Twinkie took his final breaths with his cheek resting on the back of my hand and Darla caressing his tired body. It seemed unfathomable that he was gone. He’d been with us through so much. He’d also left us with so much. Allow me to now share with you some of Twinkie’s teachings on how to live, how to grow old, and how to die. I articulate them to the best of my ability to understand:

  1. Love people with all your heart when they are with you. Welcome them back when they return. There’s no need to ponder the why and wherefor of the time in between. There will always be people to love and people to love you.
  2. Love life deeply, and don’t be afraid to say goodbye. Birth, aging, and death comprise the arc of life. There is great wisdom in the acceptance of what is.
  3. Age will diminish your abilities and faculties. Enjoy what is with whatever abilities and faculties you have.
  4. Age will shrink your world. Take pleasure and comfort in that which is close at hand.
  5. Appreciate the joy of the young. Appreciate the joy of everyone. All the world’s joy can be yours if only you allow it to be so.
  6. Leave past trials and tribulations in the past. They need no longer be you. They need no longer concern or constrain you. You’ve learned from them whatever lessons there were to learn.
  7. Pour yourself into your activity, no matter how ordinary it may be. When eating, just eat. When watching the birds, simply watch the birds. Be present with and for all things.
  8. Let your loved ones be of assistance. Show your love for them by accepting their love for you.
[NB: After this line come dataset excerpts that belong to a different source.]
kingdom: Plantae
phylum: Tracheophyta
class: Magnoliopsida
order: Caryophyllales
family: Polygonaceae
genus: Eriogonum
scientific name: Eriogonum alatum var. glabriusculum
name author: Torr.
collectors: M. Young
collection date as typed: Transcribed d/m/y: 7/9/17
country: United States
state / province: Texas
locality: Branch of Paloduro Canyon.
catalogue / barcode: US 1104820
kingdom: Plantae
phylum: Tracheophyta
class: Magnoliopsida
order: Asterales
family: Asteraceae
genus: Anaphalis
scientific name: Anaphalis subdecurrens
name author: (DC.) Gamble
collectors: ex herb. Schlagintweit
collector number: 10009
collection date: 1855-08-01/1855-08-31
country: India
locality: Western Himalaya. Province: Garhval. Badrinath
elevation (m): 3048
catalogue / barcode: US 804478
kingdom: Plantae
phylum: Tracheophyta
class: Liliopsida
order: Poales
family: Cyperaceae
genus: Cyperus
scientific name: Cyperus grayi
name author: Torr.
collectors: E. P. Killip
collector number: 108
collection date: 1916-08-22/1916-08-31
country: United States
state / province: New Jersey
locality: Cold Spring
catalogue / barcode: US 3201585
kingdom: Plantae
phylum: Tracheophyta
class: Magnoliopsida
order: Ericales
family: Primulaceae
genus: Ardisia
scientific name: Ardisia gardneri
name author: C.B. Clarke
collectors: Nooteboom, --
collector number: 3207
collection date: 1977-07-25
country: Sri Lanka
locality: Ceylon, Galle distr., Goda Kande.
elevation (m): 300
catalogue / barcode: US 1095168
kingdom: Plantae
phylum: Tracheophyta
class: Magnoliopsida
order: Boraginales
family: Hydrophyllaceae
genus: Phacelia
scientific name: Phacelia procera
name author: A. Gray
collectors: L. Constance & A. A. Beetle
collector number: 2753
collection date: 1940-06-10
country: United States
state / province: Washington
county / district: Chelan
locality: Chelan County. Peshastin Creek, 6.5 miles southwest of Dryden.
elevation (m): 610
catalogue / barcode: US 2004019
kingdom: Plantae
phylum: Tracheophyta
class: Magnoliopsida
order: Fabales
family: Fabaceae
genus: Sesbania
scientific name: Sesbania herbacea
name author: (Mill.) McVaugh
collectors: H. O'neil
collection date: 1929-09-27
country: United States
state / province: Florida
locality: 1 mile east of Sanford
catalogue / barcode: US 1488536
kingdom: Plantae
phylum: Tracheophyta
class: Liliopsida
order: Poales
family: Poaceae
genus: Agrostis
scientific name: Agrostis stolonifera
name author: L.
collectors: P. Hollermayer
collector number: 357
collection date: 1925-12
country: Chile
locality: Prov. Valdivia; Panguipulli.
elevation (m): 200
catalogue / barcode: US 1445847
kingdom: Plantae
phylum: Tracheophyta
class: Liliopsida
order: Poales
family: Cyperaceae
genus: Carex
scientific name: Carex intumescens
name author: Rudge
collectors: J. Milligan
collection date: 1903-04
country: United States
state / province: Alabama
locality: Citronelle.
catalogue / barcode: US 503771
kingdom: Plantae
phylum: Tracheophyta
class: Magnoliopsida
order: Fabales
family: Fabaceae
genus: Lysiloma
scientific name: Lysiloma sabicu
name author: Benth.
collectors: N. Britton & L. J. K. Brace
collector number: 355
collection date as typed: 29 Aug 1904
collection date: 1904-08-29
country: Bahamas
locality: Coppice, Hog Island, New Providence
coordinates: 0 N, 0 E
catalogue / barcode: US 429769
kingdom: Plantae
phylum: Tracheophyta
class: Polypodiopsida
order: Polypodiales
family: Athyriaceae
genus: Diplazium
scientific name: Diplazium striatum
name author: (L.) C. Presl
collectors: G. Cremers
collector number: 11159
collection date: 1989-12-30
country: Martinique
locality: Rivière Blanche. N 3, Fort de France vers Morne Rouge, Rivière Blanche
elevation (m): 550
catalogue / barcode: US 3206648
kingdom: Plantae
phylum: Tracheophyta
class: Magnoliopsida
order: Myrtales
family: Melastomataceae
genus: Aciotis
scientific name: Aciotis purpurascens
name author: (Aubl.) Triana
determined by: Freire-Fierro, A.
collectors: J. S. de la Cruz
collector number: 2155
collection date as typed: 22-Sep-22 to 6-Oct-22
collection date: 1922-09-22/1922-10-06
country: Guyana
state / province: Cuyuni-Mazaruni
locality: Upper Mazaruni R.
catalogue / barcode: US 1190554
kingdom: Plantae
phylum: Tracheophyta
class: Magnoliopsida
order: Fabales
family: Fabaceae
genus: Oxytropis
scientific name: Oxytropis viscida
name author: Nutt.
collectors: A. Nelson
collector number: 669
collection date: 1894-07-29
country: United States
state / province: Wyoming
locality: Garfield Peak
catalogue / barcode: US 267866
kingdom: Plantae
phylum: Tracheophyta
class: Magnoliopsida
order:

Receiving with grace is a gift all its own.
  9. Sit stoically when there is nothing left for you to do. The act of fully watching is a miracle. Be fully present with and for it for however long consciousness remains.
  10. Do not fight the inevitable. When you’ve given your full measure, accept your rest. Let gratitude reside in your heart


A metta offering:

May all beings be safe and protected.

May they be free from both inner and outer harm.

May they live with ease and wellbeing.

May they come to know the blessing of true freedom in this very life.